Klaim yang paling mudah adalah bahwa beberapa komite anonim membantu Rasul mengerjakannya. Namun, ada yang bilang, setan membantunya mengarangnya. Ini adalah kesimpulan yang penuh fitnah. Miller memikirkan secara mendalam tentang klaim terakhir dan menganggapnya sebagai semacam pelarian dan kegagalan untuk menghadapi kebenaran.
Jika Alquran diilhami setan, mengapa iblis mengisi bukunya dalam penghinaan terhadap setan. Makhluk pengganggu manusia itu selalu mengajak manusia untuk mengingkari perintah Allah sehingga mereka akan masuk ke dalam neraka penuh siksa.
Banyak buku tidak dapat menyuguhkan penjelasan yang dapat diterima tentang keajaiban Quran. Berbagai kesimpulan buruk tentang Islam selalu dilontarkan dalam berbagai media. Namun, itu semua justru menjadi pemicu orang untuk lebih mendalami hakikat Islam.

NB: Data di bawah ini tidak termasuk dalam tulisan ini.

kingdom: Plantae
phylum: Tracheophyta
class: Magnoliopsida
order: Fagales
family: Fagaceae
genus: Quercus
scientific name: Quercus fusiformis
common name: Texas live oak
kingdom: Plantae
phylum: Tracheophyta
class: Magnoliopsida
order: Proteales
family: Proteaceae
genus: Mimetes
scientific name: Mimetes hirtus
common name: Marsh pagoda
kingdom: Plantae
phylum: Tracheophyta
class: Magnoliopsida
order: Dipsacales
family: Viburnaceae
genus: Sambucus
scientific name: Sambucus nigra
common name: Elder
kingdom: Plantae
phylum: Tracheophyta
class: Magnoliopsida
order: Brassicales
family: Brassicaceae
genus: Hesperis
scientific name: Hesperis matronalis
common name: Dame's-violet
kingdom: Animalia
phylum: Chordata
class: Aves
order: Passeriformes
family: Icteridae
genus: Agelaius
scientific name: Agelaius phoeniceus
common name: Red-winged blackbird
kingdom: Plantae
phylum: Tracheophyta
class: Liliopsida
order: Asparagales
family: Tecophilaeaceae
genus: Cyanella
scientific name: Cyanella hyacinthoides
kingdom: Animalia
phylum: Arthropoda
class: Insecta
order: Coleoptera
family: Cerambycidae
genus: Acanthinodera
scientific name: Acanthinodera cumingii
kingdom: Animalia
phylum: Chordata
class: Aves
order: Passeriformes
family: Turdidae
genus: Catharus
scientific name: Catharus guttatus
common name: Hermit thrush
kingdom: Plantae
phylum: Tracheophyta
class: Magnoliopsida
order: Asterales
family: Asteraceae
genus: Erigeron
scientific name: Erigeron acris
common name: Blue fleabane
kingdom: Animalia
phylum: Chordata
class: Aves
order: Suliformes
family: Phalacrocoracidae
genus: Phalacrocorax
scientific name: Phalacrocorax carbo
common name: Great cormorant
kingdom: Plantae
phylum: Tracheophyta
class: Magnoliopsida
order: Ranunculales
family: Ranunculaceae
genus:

Gary Miller memeluk Islam pada tahun 1978. Dia memilih nama mualaf Abdul Wahid Omar. Dia mengundurkan diri dari pekerjaannya di departemen matematika dan lebih memilih mengabdi untuk berdakwah di Kanada. Buku yang ditulisnya menarik perhatian banyak orang berjudul The Stunning Quran.